Oft wird Winston Churchill zitiert: „Die Demokratie ist die schlechteste aller Staatsformen, ausgenommen alle anderen.“ In Bulgarien könnte man hinzufügen, dass die plötzliche Wende zur Demokratie von einem Irrtum begleitet war, dass wir von heute auf morgen in einem freien, reichen und sicheren Rechtstaat leben werden. Niemand hatte uns gewarnt, dass die demokratischen Werte tagtäglich zu pflegen sind, und zwar sowohl von der Politik, als auch von den Bürgern. Die Bürger schließen einen Gesellschaftsvertrag ab, der alle vier Jahre abgestempelt wird. Nichtwählen bedeutet, dass man auf diesen Vertrag freiwillig verzichtet. Mehr noch – diesen Vertrag stempeln nur jene für alle ab, die zur Wahlurne gehen. Oftmals stellt es sich heraus, dass wir von einer parlamentarischen Mehrheit und einer Regierung regiert werden, die von einem Drittel des einen Drittels der Wahlberechtigten gewählt worden sind. Das ist genauso wenig demokratisch, wie auch die Wahlpflicht. Die freie Wahl ist vor allem eine bürgerliche Pflicht, die kein Gegenstand eines Gesetzes sein darf. Auf einem ganz anderen Blatt steht geschrieben, warum immer weniger Wahlberechtigten zur Urne gehen.

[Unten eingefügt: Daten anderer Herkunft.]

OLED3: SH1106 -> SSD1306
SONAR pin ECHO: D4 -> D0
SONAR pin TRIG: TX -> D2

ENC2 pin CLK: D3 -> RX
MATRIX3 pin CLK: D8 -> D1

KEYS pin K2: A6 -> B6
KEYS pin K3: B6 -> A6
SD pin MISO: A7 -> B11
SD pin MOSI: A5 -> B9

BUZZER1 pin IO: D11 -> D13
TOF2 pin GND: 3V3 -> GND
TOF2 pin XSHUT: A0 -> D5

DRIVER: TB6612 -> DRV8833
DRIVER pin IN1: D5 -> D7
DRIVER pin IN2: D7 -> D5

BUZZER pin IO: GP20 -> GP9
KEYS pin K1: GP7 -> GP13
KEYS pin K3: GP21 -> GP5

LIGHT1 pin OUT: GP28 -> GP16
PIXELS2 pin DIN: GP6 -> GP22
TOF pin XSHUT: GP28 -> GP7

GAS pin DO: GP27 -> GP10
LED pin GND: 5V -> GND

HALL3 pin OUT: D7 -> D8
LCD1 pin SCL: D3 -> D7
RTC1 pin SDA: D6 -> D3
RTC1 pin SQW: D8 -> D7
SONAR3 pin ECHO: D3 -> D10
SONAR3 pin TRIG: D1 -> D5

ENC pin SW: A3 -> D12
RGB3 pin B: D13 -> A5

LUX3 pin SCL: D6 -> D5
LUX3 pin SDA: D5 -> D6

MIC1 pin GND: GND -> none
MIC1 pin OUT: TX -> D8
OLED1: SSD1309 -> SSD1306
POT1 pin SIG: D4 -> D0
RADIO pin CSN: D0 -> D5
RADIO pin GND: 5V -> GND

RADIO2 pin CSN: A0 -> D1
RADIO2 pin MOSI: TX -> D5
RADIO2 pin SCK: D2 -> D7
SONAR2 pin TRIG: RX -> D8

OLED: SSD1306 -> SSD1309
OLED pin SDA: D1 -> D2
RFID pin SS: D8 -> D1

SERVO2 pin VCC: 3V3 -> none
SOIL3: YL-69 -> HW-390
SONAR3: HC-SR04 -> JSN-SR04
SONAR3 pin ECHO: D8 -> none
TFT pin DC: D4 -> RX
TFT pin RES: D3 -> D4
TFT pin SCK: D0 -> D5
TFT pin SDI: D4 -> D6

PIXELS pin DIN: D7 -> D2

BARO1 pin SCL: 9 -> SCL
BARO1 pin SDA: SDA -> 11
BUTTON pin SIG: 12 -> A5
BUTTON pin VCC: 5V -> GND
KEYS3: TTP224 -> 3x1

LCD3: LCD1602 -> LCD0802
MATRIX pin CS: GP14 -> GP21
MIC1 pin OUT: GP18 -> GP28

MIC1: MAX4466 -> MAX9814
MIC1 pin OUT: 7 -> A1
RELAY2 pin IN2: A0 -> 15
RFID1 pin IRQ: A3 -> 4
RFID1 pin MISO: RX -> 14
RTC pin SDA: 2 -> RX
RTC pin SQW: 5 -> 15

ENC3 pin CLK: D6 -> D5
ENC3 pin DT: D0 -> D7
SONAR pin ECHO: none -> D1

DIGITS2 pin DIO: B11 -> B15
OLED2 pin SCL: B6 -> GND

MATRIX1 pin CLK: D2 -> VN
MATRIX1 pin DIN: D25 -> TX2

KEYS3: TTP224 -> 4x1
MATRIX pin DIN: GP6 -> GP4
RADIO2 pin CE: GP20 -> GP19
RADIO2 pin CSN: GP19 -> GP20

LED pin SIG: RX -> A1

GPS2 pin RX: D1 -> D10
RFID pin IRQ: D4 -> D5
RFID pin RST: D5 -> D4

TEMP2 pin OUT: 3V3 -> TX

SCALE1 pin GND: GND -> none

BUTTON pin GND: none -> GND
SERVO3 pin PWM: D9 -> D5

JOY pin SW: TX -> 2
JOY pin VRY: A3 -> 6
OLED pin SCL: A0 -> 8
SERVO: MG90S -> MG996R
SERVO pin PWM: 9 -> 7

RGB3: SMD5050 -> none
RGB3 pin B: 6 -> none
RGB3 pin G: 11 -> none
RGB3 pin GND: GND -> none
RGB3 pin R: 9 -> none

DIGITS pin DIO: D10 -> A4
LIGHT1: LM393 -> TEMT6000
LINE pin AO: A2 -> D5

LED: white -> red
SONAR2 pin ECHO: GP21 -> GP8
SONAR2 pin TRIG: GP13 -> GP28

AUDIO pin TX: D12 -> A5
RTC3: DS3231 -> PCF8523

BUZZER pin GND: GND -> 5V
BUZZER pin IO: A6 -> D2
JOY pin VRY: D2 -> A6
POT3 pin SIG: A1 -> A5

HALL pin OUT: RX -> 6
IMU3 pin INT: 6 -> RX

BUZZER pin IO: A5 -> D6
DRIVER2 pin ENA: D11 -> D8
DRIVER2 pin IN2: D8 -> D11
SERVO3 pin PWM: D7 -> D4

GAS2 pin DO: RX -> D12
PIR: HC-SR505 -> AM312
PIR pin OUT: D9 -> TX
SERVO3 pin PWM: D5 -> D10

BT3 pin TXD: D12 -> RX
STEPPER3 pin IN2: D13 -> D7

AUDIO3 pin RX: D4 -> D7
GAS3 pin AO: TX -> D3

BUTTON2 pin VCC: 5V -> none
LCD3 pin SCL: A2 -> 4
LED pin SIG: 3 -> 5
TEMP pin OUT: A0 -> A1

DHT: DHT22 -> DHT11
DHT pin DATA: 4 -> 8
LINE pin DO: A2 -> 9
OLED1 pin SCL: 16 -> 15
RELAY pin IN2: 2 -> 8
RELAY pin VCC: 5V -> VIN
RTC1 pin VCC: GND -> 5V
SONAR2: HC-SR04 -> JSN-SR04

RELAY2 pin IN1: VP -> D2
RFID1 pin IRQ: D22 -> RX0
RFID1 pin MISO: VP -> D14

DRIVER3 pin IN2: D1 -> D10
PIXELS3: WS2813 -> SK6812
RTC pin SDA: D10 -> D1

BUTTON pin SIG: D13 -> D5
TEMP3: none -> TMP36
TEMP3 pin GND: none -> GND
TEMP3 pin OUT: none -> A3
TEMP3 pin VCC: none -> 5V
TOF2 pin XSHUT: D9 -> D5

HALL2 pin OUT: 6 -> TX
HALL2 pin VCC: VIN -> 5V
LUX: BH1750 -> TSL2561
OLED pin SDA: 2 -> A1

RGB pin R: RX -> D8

Hinter der Wahlpflicht verstecken die Politiker ihre eigene Unfähigkeit, die Bürger mit Ideen zu begeistern. Im Zuge der Diskussionen pro und contra der Wahlpflicht wurden große Argumente formuliert, das eigentliche Ziel des neuen Wahlgesetzes sei der Wandel im politischen System Bulgariens. Das politische System besteht aus vielen kleineren Systemen: Parteien, Institutionen, Justiz, Verwaltung usw. Kein einziges dieser Systeme ist nach der Wende angesprungen. Die Debatte über die Ursachen ist schwierig und tief, und es sieht nicht danach aus, dass man sie in Bulgarien führen möchte. Die Hochnäsigkeit und Demagogie der politischen Klasse widern die Menschen an, und die Wahlpflicht wird sie wohl kaum dazu bringen, ihre Stimme abzugeben. Vor 1989 gab es in Bulgarien Wahlpflicht. Die Wahlbeteiligung lag bei 99%, der Staats- und Parteichef wurde mit 99,9% gewählt. Das wird wohl kaum das Ziel der jetzt eingeführten Wahlpflicht sein.

Es sieht ganz danach aus, dass man in Bulgarien wieder nicht das Problem bekämpft, sondern seine Folgen. Die Wahlpflicht wird vermutlich den Stimmenkauf weniger bedeutend für den Wahlausgang machen, aber was tun wir, um den Stimmenkauf aus der Welt zu schaffen?